◆ FONTE ◆
Palavras, línguas & linguagens ♡
No auge dos meus 12 anos, precisei ler um texto em voz alta em um evento cheio de adultos sérios e atentos. Me lembro vividamente que a palavra “sutil” apareceu e eu, que ainda não a conhecia, pronunciei “sútil”. Em seguida, alguém me corrigiu sutilmente (hehe), gentilmente até, mas isso não impediu que eu ficasse mortificada de vergonha. Mas gosto dessa história porque me recorda de um momento exato em que aprendi uma nova palavra em português – quando se trata da nossa língua materna, raramente temos lembrança do momento em que nossa compreensão de cada palavra passou a se formar.

◆ DADOS ◆
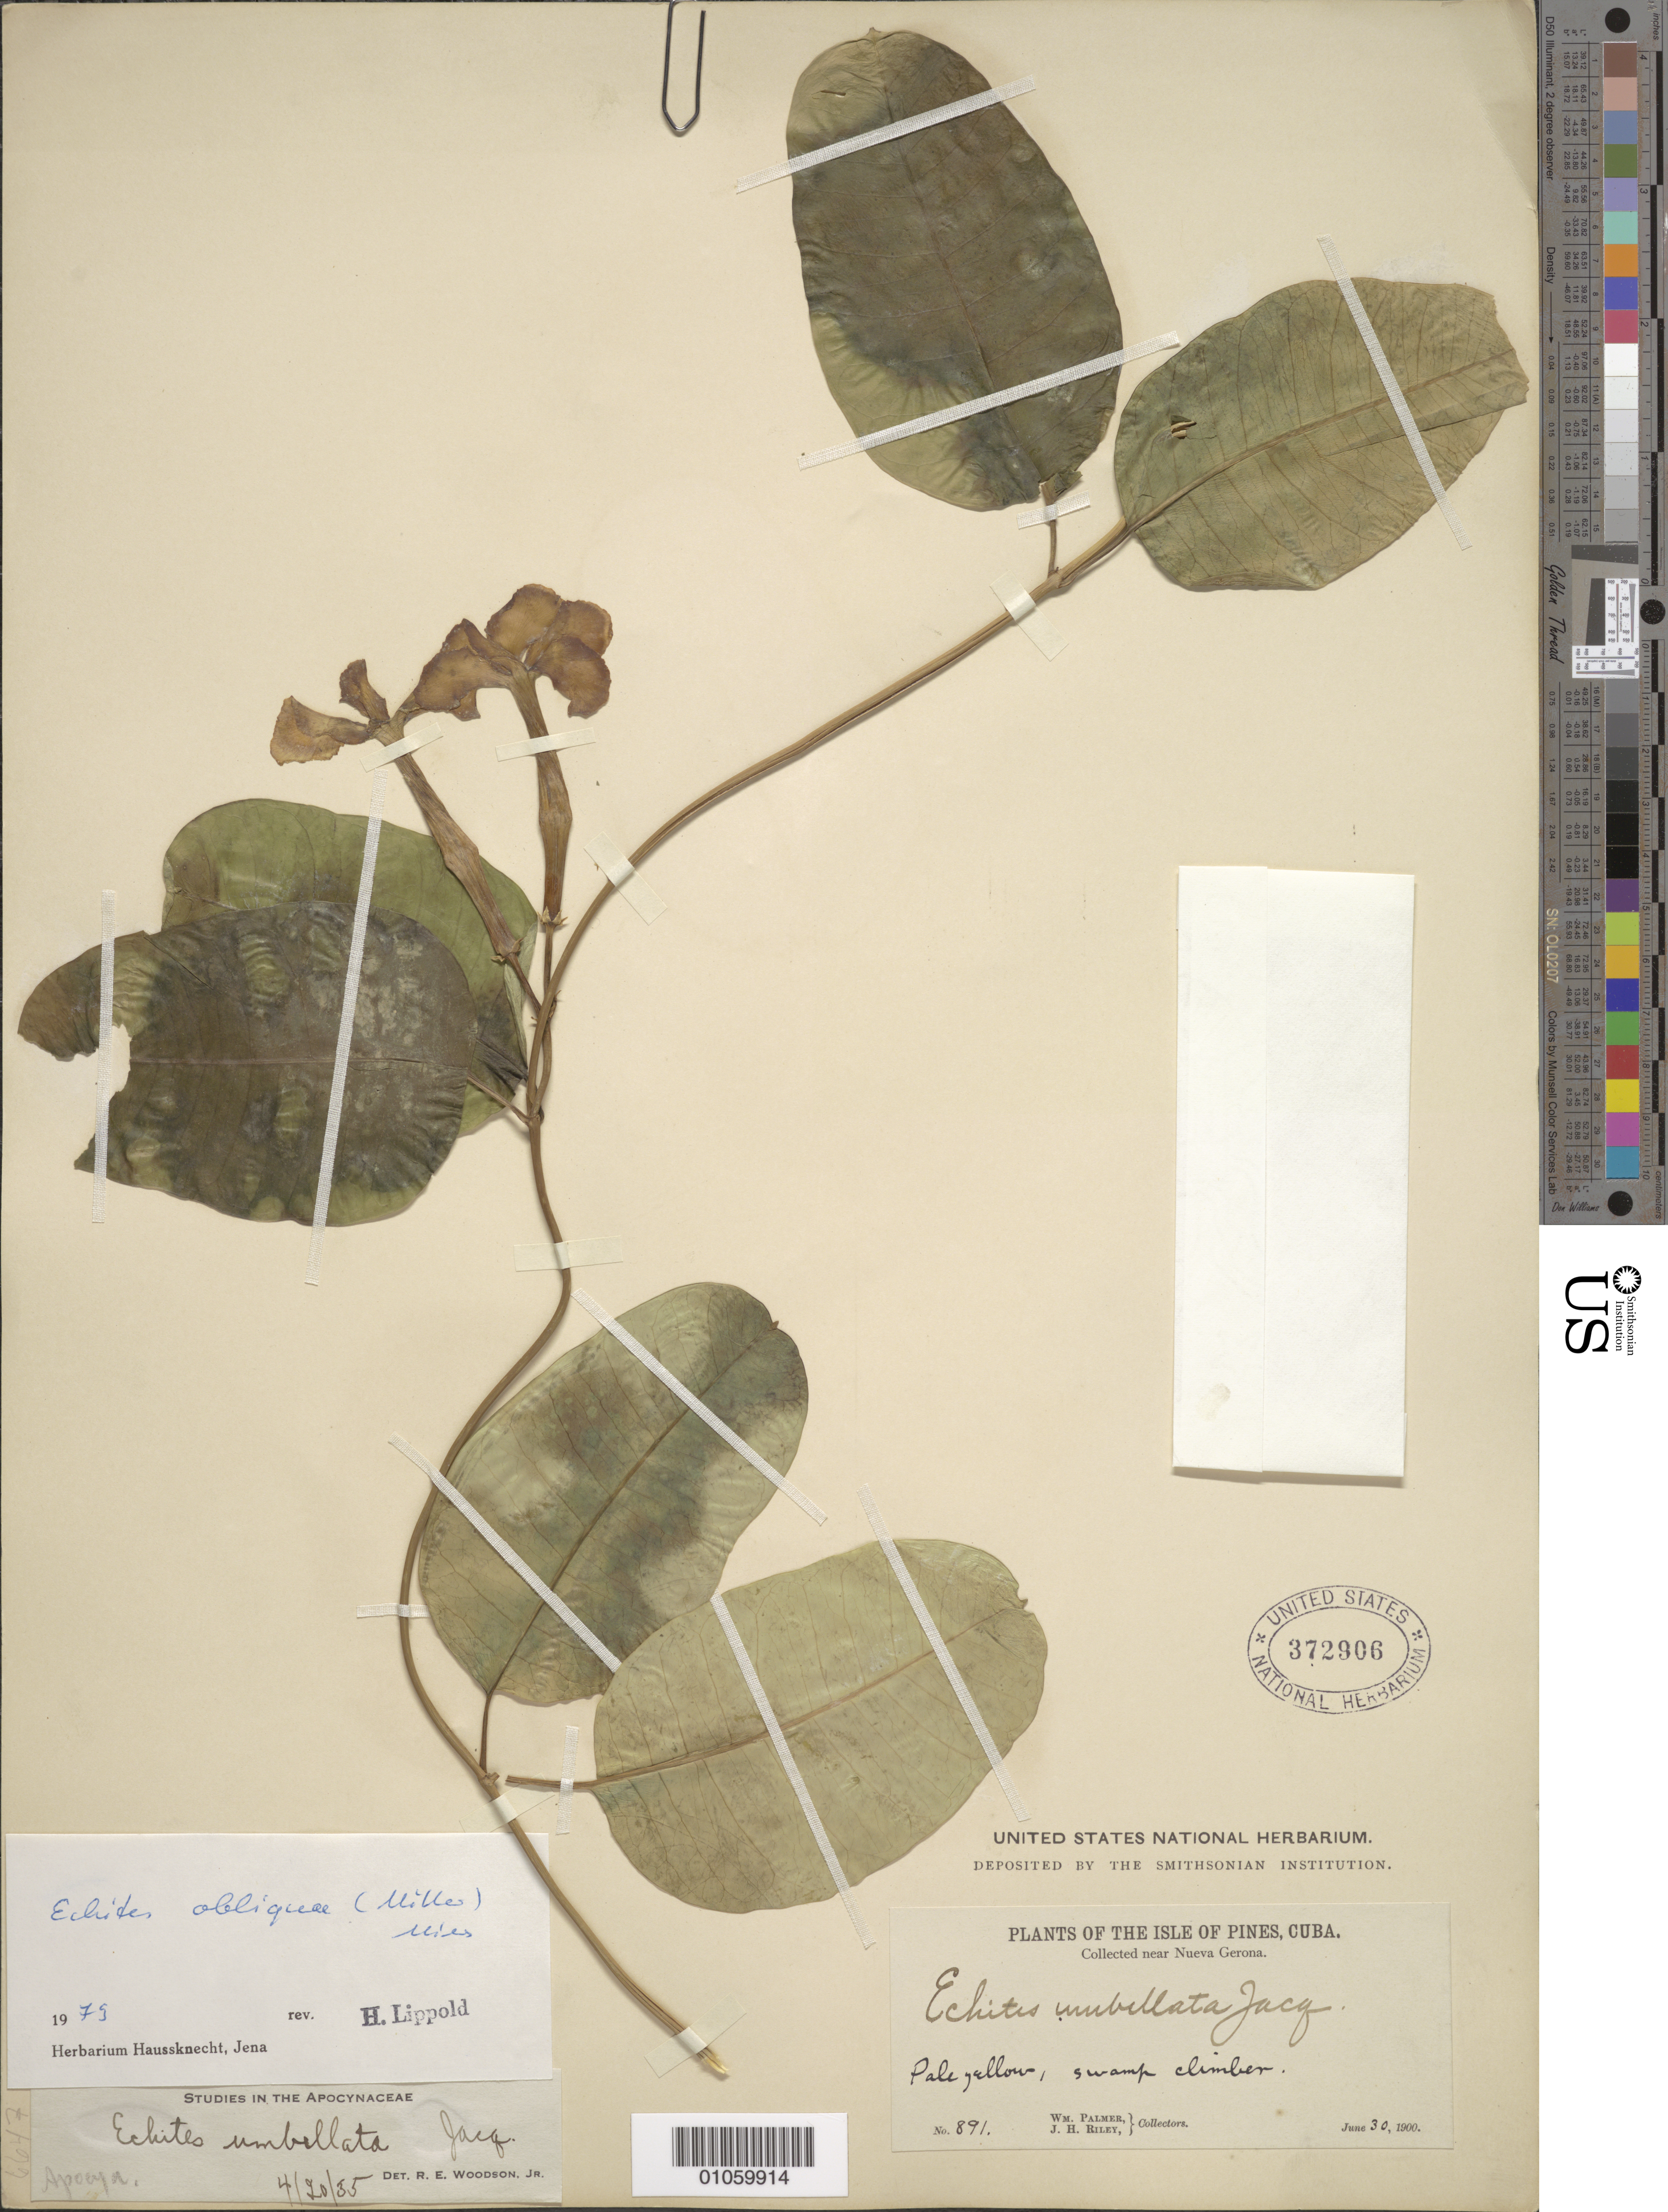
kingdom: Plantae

◆ ENUNCIADO ◆
Como fica o trecho do relato de "Palavras, línguas &" a "a se formar." se trocarmos "vergonha" por "constrangimento"?

◆ RESPOSTA ◆
Palavras, línguas & linguagens ♡
No auge dos meus 12 anos, precisei ler um texto em voz alta em um evento cheio de adultos sérios e atentos. Me lembro vividamente que a palavra “sutil” apareceu e eu, que ainda não a conhecia, pronunciei “sútil”. Em seguida, alguém me corrigiu sutilmente (hehe), gentilmente até, mas isso não impediu que eu ficasse mortificada de constrangimento. Mas gosto dessa história porque me recorda de um momento exato em que aprendi uma nova palavra em português – quando se trata da nossa língua materna, raramente temos lembrança do momento em que nossa compreensão de cada palavra passou a se formar.